Il motivo della corrispondenza e dell’annesso biglietto fu rappresentato dalle elezioni del Parlamento nel 1882. La lettera, infatti, fu scritta il 17 novembre di quell’anno,  all’indomani delle elezioni celebrate il precedente 29 di ottobre. In quelle elezioni, se Mancini era risultato eletto sia nel collegio di Avellino città, sia,  a gran  fatica, nel collegio storico di Ariano Irpino dove era risultato ultimo degli eletti, De Sanctis aveva subito una pesante sconfitta. Infatti, candidato anch’egli nel collegio di Ariano, essendo stato soppresso con la riforma elettorale del 1882 il “nativo” collegio di Lacedonia (smembrato nei collegi di Avellino e Ariano), era risultato primo dei non eletti.
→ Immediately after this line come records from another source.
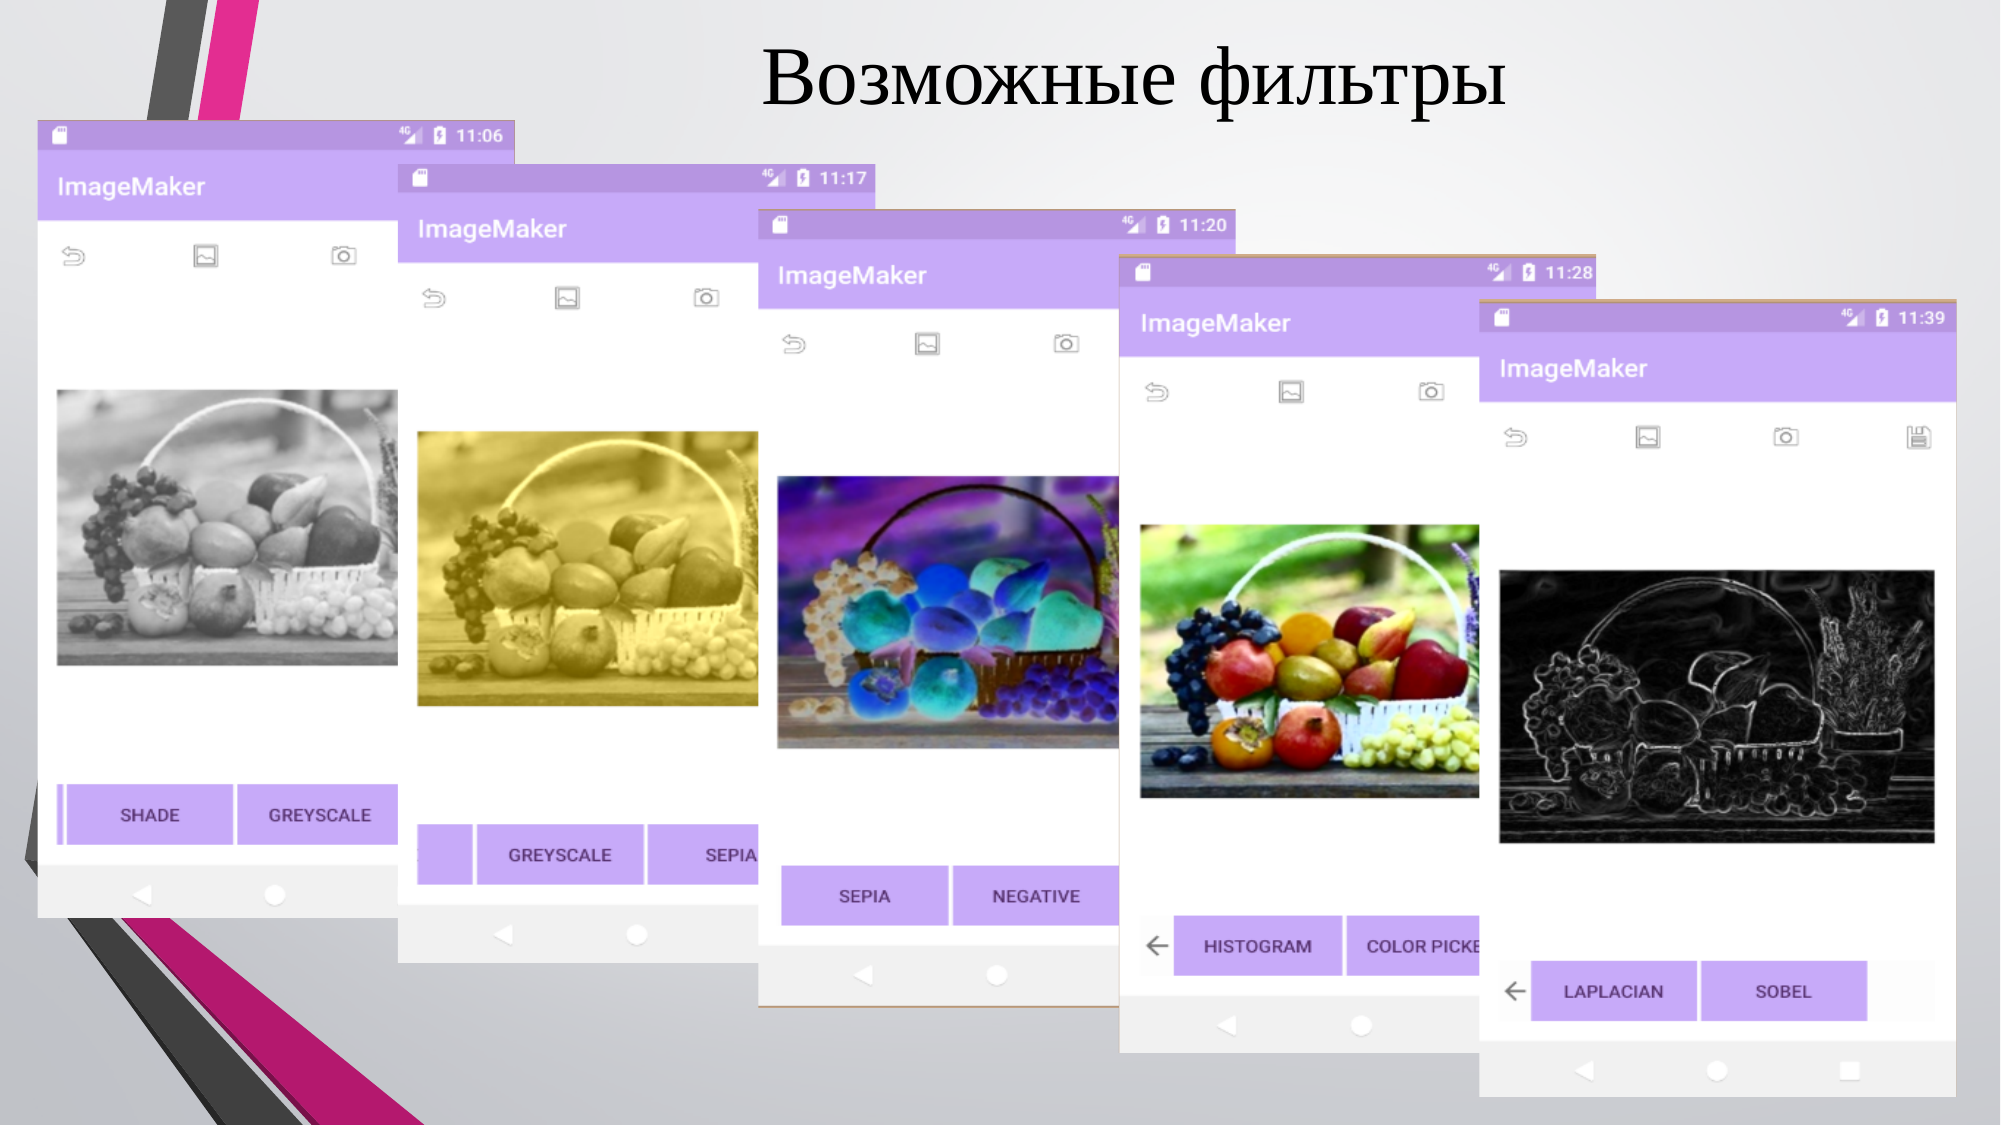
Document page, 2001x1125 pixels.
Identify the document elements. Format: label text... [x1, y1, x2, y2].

title Возможные фильтры [313, 12, 1957, 129]
picture [37, 119, 1957, 1098]
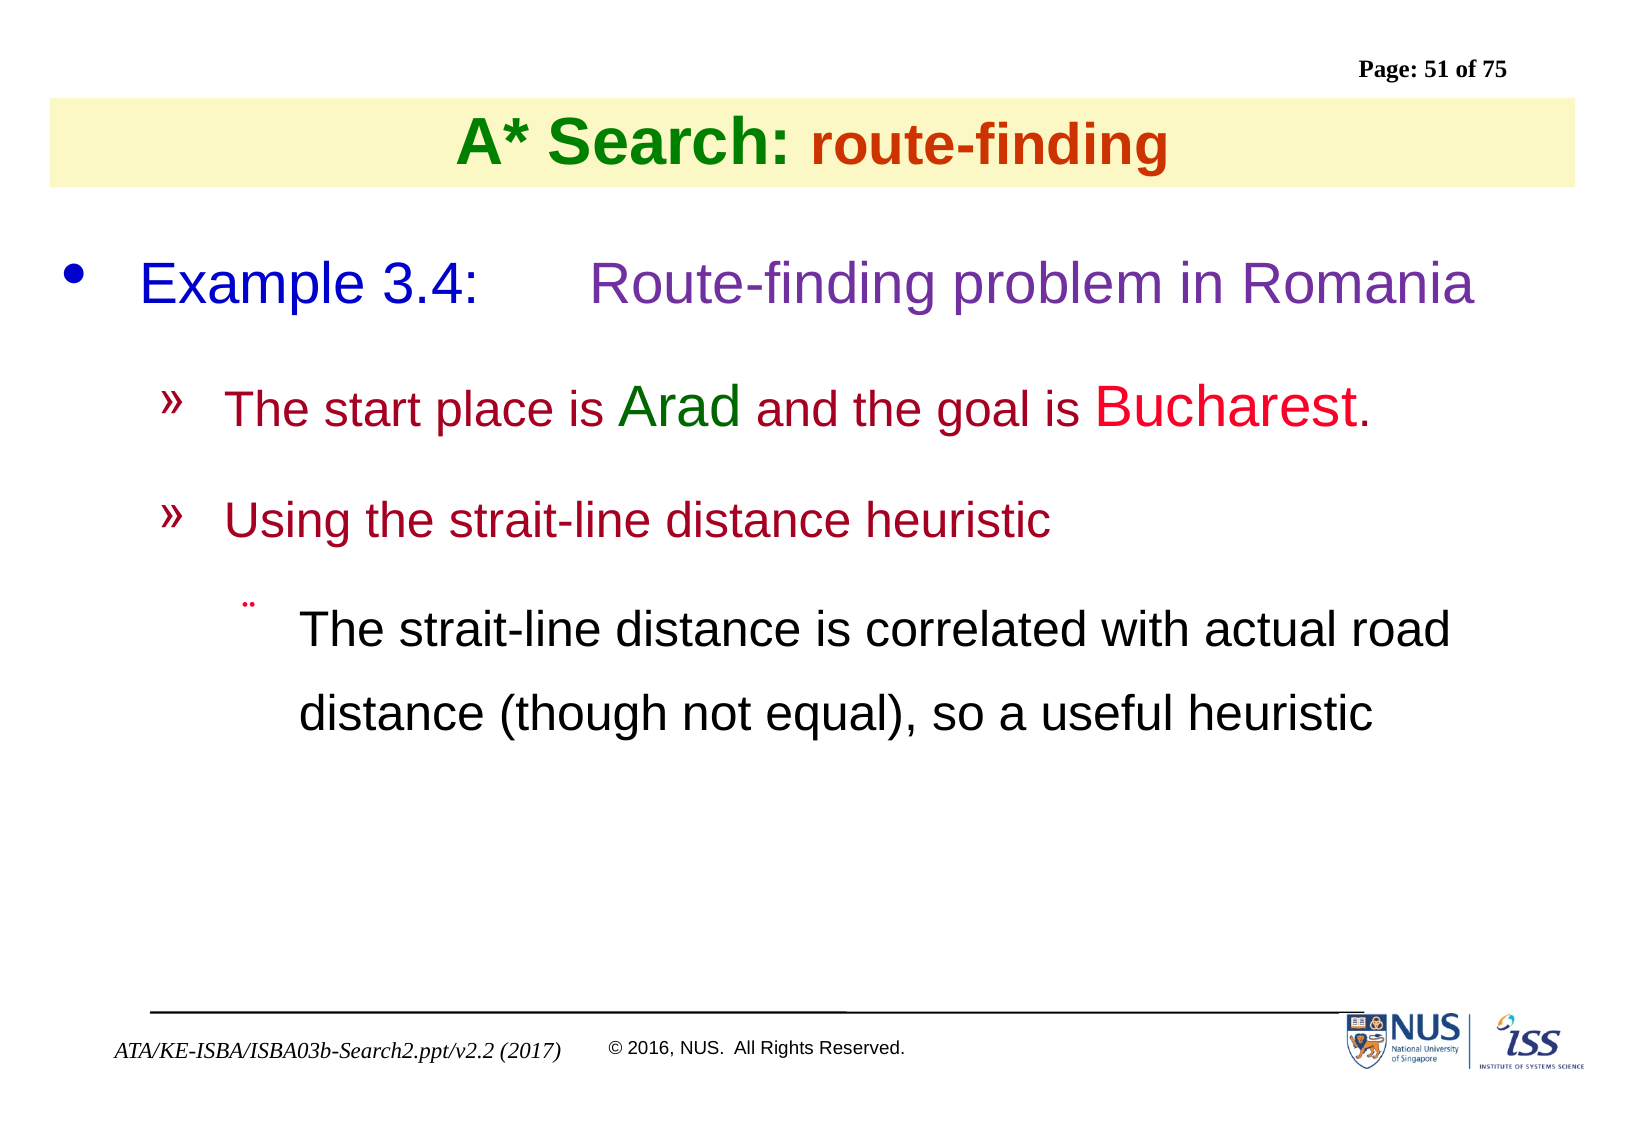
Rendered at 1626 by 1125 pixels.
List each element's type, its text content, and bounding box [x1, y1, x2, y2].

title A* Search: route-finding [49, 97, 1576, 188]
list Example 3.4: Route-finding problem in Romania The start place is Arad and the goal is Bucharest. Using the strait-line distance heuristic The strait-line distance is correlated with actual road distance (though not equal), so a useful heuristic [49, 209, 1576, 988]
picture [1339, 1013, 1585, 1069]
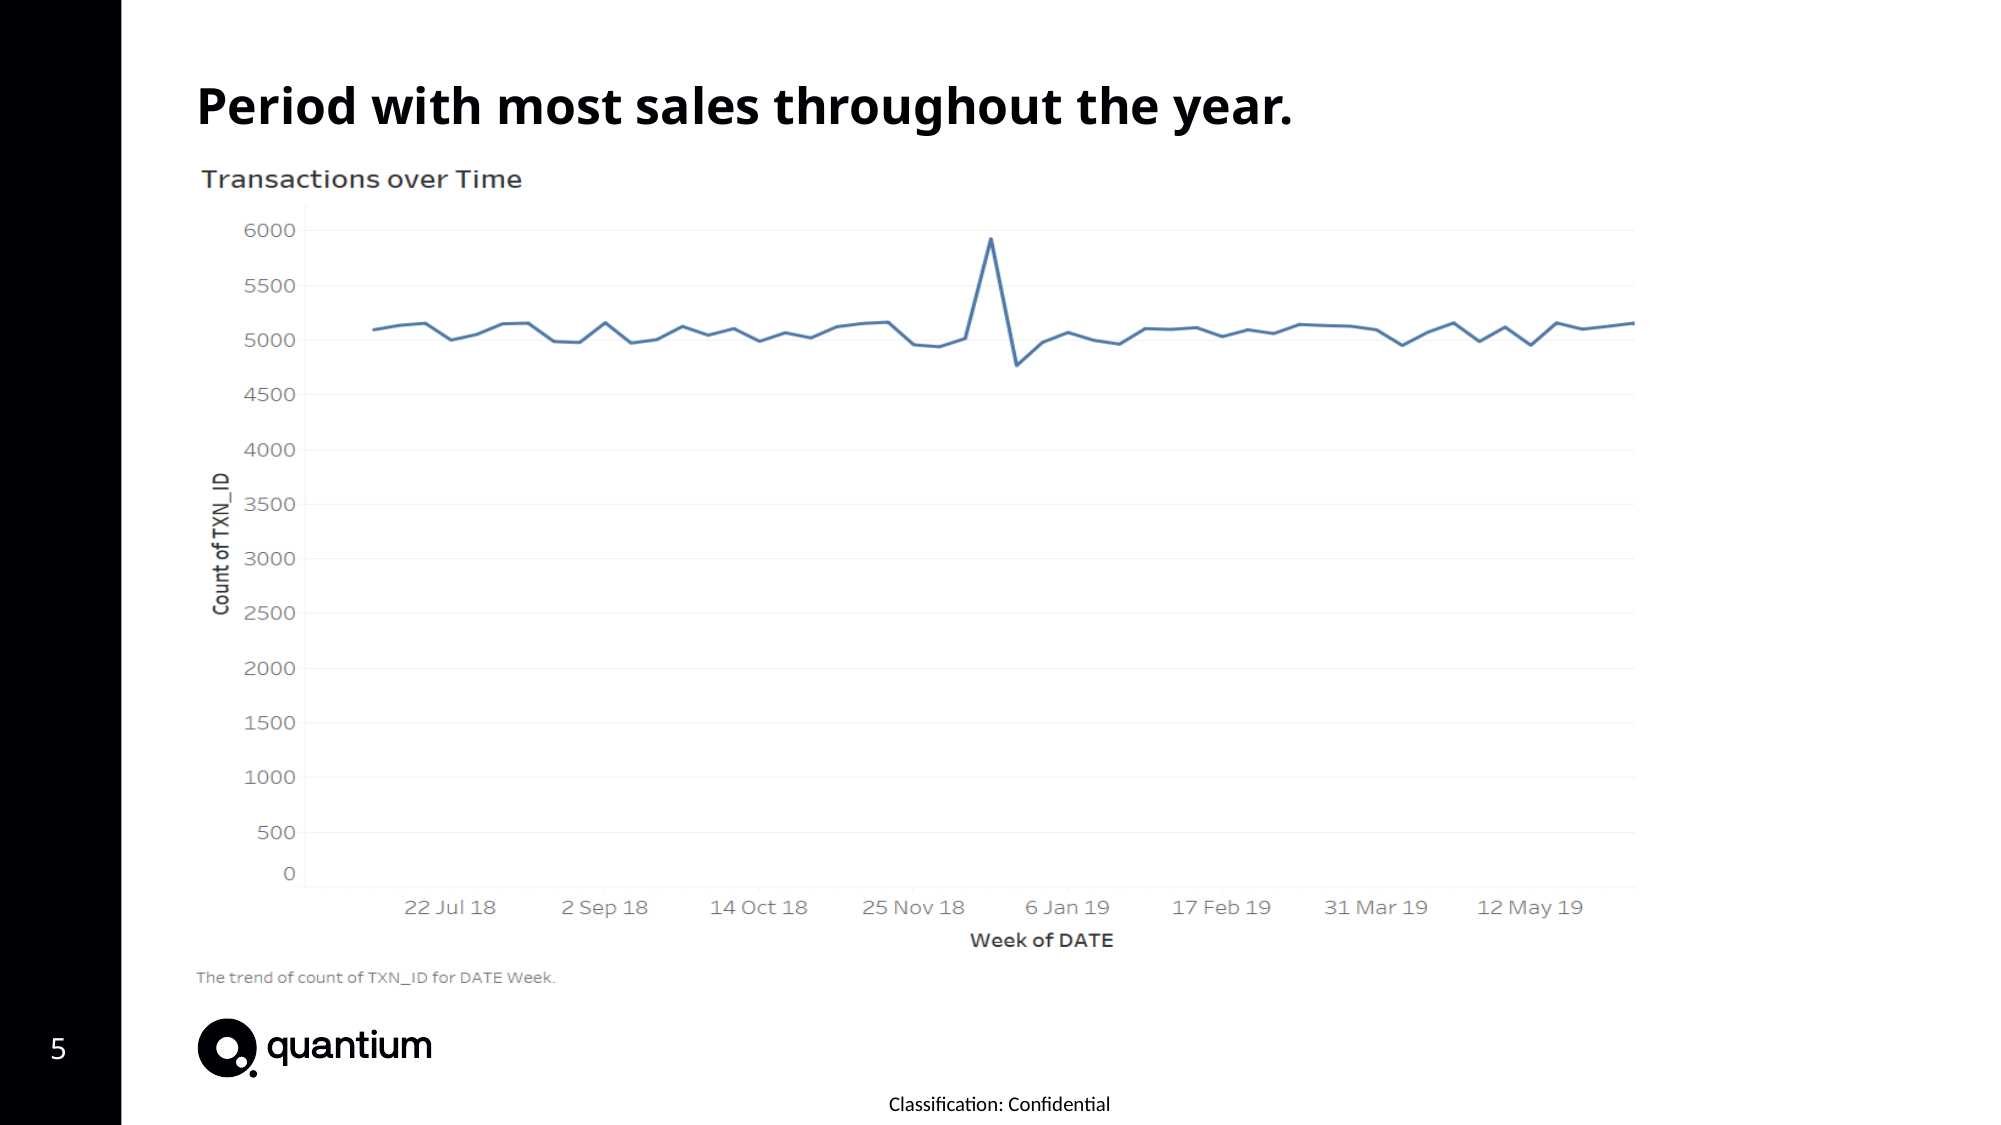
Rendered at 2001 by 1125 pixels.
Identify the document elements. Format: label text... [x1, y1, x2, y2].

list Period with most sales throughout the year. [196, 74, 1916, 210]
picture [196, 155, 1635, 988]
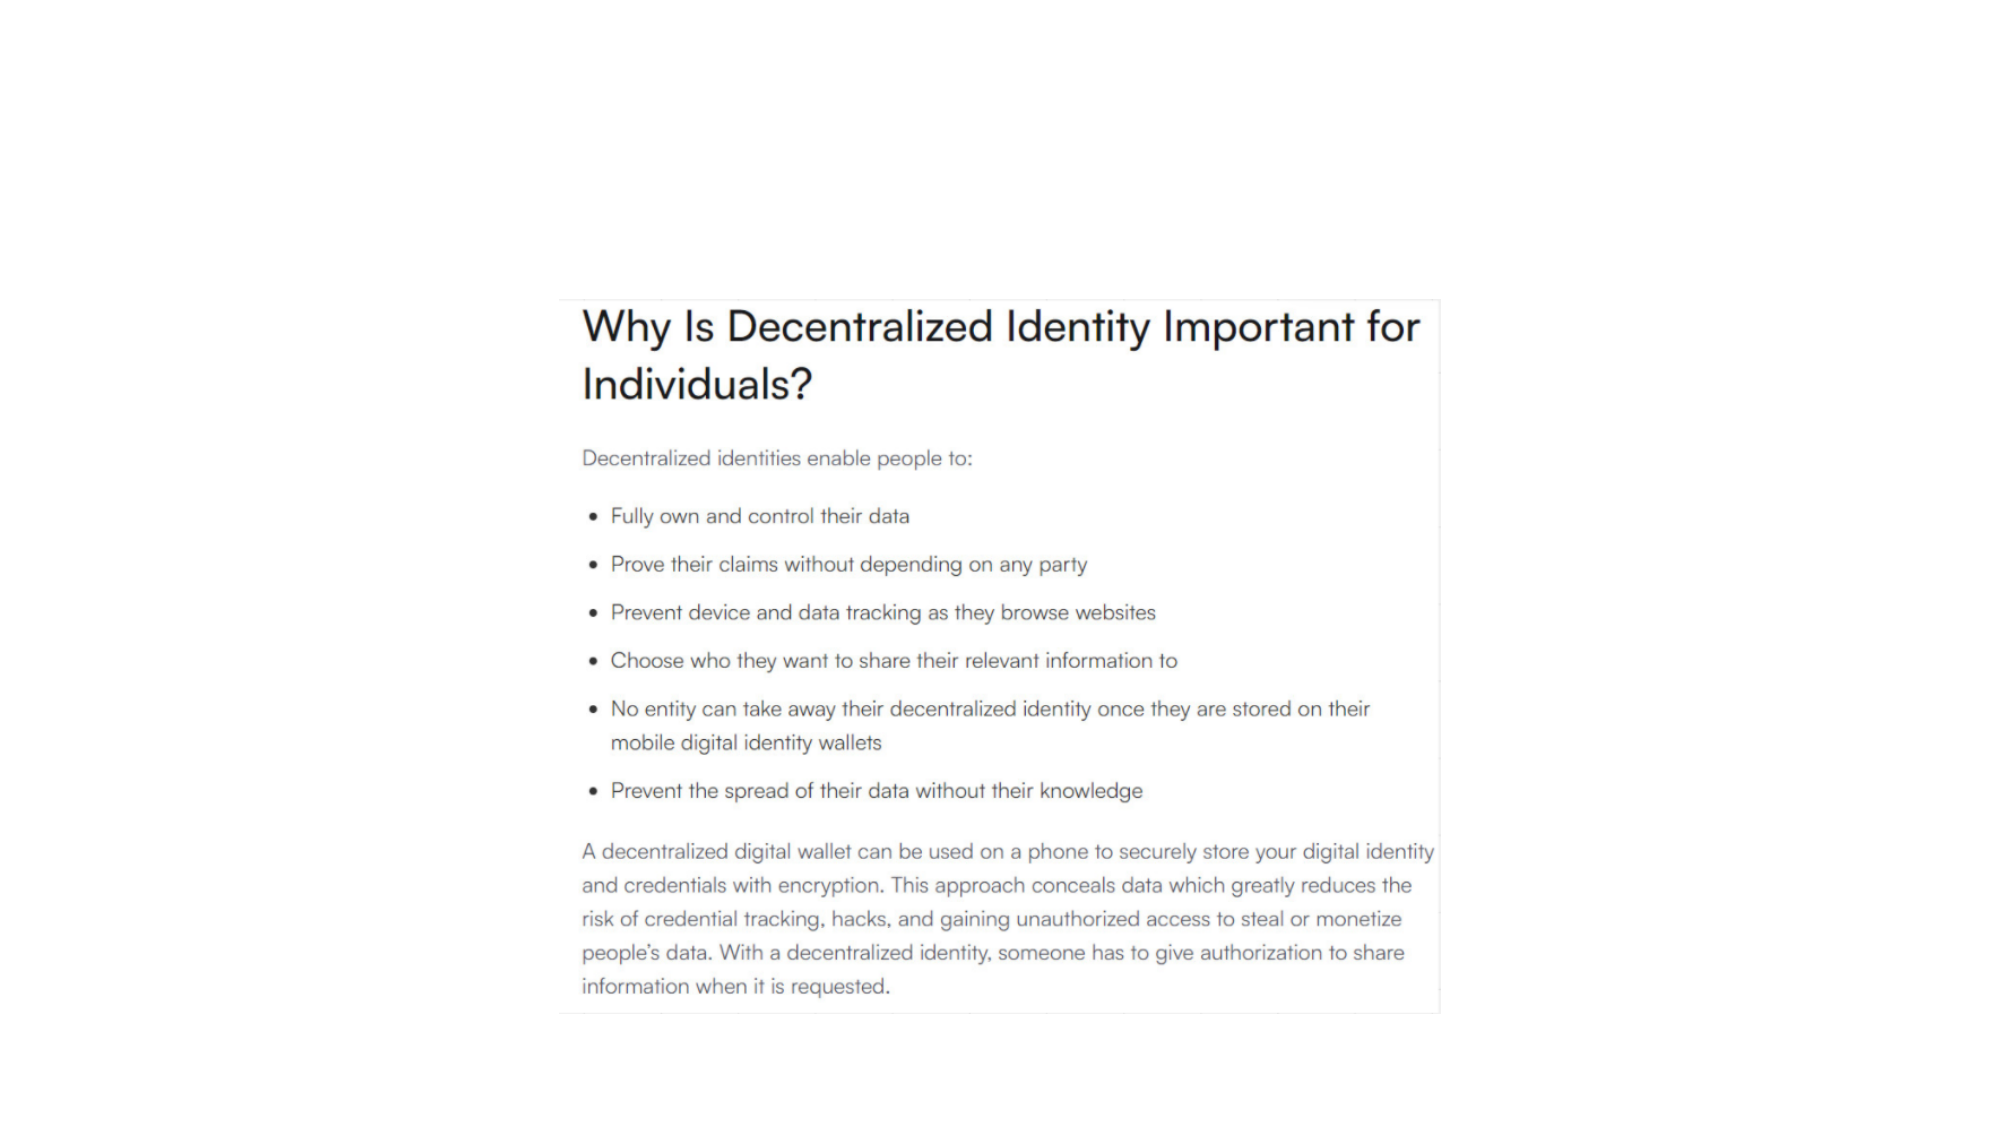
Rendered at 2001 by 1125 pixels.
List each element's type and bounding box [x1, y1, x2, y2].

Per ovviare all’imbarazzo e al clamore creato dalla debacle elettorale dell’importante uomo politico, nonché amico, si era pensato di proporre la nomina di De Sanctis a senatore del Regno, ovvero di riproporre una sua ricandidatura nel collegio di Ariano, potendo Mancini ancora optare per quello di Avellino. È quanto fa ipotizzare la lettera del 17 novembre, pubblicata su Vicum del marzo 1990, che si apre con le seguenti parole: “Appena avuto la tua ho mandato al nostro amico Depretis il seguente telegramma: “Prego togliere il mio nome dalla lista senatori. Ringrazio ma non accetto”. Mi  meraviglio come il prefetto di Avellino abbia fatto una simile proposta senza consultarmi…”.

E ancora, a proposito della candidatura nel collegio di Ariano: “Non so come abbi potuto credere che rimanendo vuoto il collegio di Ariano, io mi sarei presentato di nuovo. Non è mio costume presentarmi a collegi che non hanno fatto questa prova. Dichiarai al prefetto che io intendeva di non aver niente più in comune con la provincia di Avellino, e che intendeva anche dimettermi dall’ufficio di consigliere provinciale, per non incontrarmi con certi colleghi svergognati, ai quali dovrei sputare sul viso”. Parole forti che denotano una delusione profonda ed una forte amarezza.

È da evidenziare, tra l’altro, che la lettera era stata redatta, come riferito nella stessa, dalla nipote  del De Sanctis sotto dettatura. E dunque appare verosimile che fosse accluso un bigliettino autografo per “asseverare” in qualche modo le espressioni forti contenute nella stessa lettera.

Oltre che sintetizzare uno stato d’animo del politico, i versi ne riassumono anche la personale interpretazione della sconfitta,  una sorta di riflessione esistenziale incentrata sul carattere fugace degli eventi e, dunque, della vita.

Insomma, lungi dall’andare oltre, il bigliettino rappresenta una simpatica curiosità, la cui pubblicazione, oltre che un piccola testimonianza, appare anche un omaggio ad una qualità ed uno spessore di uomini pubblici andato perduto. Residua tuttavia un interrogativo meritevole di approfondimento. A chi appartengono i versi anonimi del bigliettino di seguito trascritti?

Il passato non è ma se lo pinge

La calda rimembranza

Il futuro non è ma se lo finge

La credula speranza

Il presente sol è ma in un baleno

Passa pel nulla in seno:

Onde la vita è appunto

Una memoria, una speranza, un punto.